■ Assignment: Copy the records below exactly.

** Opening Input records block **

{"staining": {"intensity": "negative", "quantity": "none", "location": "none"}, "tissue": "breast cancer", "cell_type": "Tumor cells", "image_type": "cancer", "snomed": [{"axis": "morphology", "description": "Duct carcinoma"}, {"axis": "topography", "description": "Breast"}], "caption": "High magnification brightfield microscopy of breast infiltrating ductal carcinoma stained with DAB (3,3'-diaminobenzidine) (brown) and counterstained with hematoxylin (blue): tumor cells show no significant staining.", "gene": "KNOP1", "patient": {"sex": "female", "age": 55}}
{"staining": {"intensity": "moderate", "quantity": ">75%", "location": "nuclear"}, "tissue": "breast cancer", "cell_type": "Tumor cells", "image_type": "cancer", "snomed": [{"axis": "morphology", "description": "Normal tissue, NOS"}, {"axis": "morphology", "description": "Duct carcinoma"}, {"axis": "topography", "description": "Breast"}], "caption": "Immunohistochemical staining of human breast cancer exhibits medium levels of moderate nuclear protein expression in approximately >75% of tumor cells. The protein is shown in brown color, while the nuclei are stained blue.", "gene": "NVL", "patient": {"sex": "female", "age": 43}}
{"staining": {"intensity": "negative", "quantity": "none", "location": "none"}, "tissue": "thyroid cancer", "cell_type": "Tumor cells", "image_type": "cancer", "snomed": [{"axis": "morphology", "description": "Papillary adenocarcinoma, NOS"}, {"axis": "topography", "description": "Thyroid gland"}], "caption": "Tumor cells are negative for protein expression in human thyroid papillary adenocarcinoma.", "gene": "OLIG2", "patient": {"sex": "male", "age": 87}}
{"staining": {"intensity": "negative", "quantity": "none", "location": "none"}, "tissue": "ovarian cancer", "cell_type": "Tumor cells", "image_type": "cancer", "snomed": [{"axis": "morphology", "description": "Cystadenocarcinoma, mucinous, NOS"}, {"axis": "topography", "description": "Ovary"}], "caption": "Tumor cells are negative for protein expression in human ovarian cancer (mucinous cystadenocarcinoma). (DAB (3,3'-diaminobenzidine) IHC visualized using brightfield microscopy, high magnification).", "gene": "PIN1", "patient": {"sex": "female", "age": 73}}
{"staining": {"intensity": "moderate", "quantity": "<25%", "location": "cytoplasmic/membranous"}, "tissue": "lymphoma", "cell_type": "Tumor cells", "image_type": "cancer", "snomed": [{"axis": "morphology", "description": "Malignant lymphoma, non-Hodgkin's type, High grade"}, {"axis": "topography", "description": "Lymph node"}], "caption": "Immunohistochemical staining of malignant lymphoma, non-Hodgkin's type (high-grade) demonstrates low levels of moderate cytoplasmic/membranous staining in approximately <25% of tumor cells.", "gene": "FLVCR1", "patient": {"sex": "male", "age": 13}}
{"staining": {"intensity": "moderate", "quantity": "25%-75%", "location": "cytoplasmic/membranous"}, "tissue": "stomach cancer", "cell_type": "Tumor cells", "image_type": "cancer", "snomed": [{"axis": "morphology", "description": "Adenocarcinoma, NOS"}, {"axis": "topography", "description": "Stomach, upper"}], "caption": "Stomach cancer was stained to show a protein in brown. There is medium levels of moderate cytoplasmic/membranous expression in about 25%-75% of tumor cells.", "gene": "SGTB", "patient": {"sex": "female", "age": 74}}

** Closing Input records block **

■ Output of the task:
{"staining": {"intensity": "negative", "quantity": "none", "location": "none"}, "tissue": "breast cancer", "cell_type": "Tumor cells", "image_type": "cancer", "snomed": [{"axis": "morphology", "description": "Duct carcinoma"}, {"axis": "topography", "description": "Breast"}], "caption": "High magnification brightfield microscopy of breast infiltrating ductal carcinoma stained with DAB (3,3'-diaminobenzidine) (brown) and counterstained with hematoxylin (blue): tumor cells show no significant staining.", "gene": "KNOP1", "patient": {"sex": "female", "age": 55}}
{"staining": {"intensity": "moderate", "quantity": ">75%", "location": "nuclear"}, "tissue": "breast cancer", "cell_type": "Tumor cells", "image_type": "cancer", "snomed": [{"axis": "morphology", "description": "Normal tissue, NOS"}, {"axis": "morphology", "description": "Duct carcinoma"}, {"axis": "topography", "description": "Breast"}], "caption": "Immunohistochemical staining of human breast cancer exhibits medium levels of moderate nuclear protein expression in approximately >75% of tumor cells. The protein is shown in brown color, while the nuclei are stained blue.", "gene": "NVL", "patient": {"sex": "female", "age": 43}}
{"staining": {"intensity": "negative", "quantity": "none", "location": "none"}, "tissue": "thyroid cancer", "cell_type": "Tumor cells", "image_type": "cancer", "snomed": [{"axis": "morphology", "description": "Papillary adenocarcinoma, NOS"}, {"axis": "topography", "description": "Thyroid gland"}], "caption": "Tumor cells are negative for protein expression in human thyroid papillary adenocarcinoma.", "gene": "OLIG2", "patient": {"sex": "male", "age": 87}}
{"staining": {"intensity": "negative", "quantity": "none", "location": "none"}, "tissue": "ovarian cancer", "cell_type": "Tumor cells", "image_type": "cancer", "snomed": [{"axis": "morphology", "description": "Cystadenocarcinoma, mucinous, NOS"}, {"axis": "topography", "description": "Ovary"}], "caption": "Tumor cells are negative for protein expression in human ovarian cancer (mucinous cystadenocarcinoma). (DAB (3,3'-diaminobenzidine) IHC visualized using brightfield microscopy, high magnification).", "gene": "PIN1", "patient": {"sex": "female", "age": 73}}
{"staining": {"intensity": "moderate", "quantity": "<25%", "location": "cytoplasmic/membranous"}, "tissue": "lymphoma", "cell_type": "Tumor cells", "image_type": "cancer", "snomed": [{"axis": "morphology", "description": "Malignant lymphoma, non-Hodgkin's type, High grade"}, {"axis": "topography", "description": "Lymph node"}], "caption": "Immunohistochemical staining of malignant lymphoma, non-Hodgkin's type (high-grade) demonstrates low levels of moderate cytoplasmic/membranous staining in approximately <25% of tumor cells.", "gene": "FLVCR1", "patient": {"sex": "male", "age": 13}}
{"staining": {"intensity": "moderate", "quantity": "25%-75%", "location": "cytoplasmic/membranous"}, "tissue": "stomach cancer", "cell_type": "Tumor cells", "image_type": "cancer", "snomed": [{"axis": "morphology", "description": "Adenocarcinoma, NOS"}, {"axis": "topography", "description": "Stomach, upper"}], "caption": "Stomach cancer was stained to show a protein in brown. There is medium levels of moderate cytoplasmic/membranous expression in about 25%-75% of tumor cells.", "gene": "SGTB", "patient": {"sex": "female", "age": 74}}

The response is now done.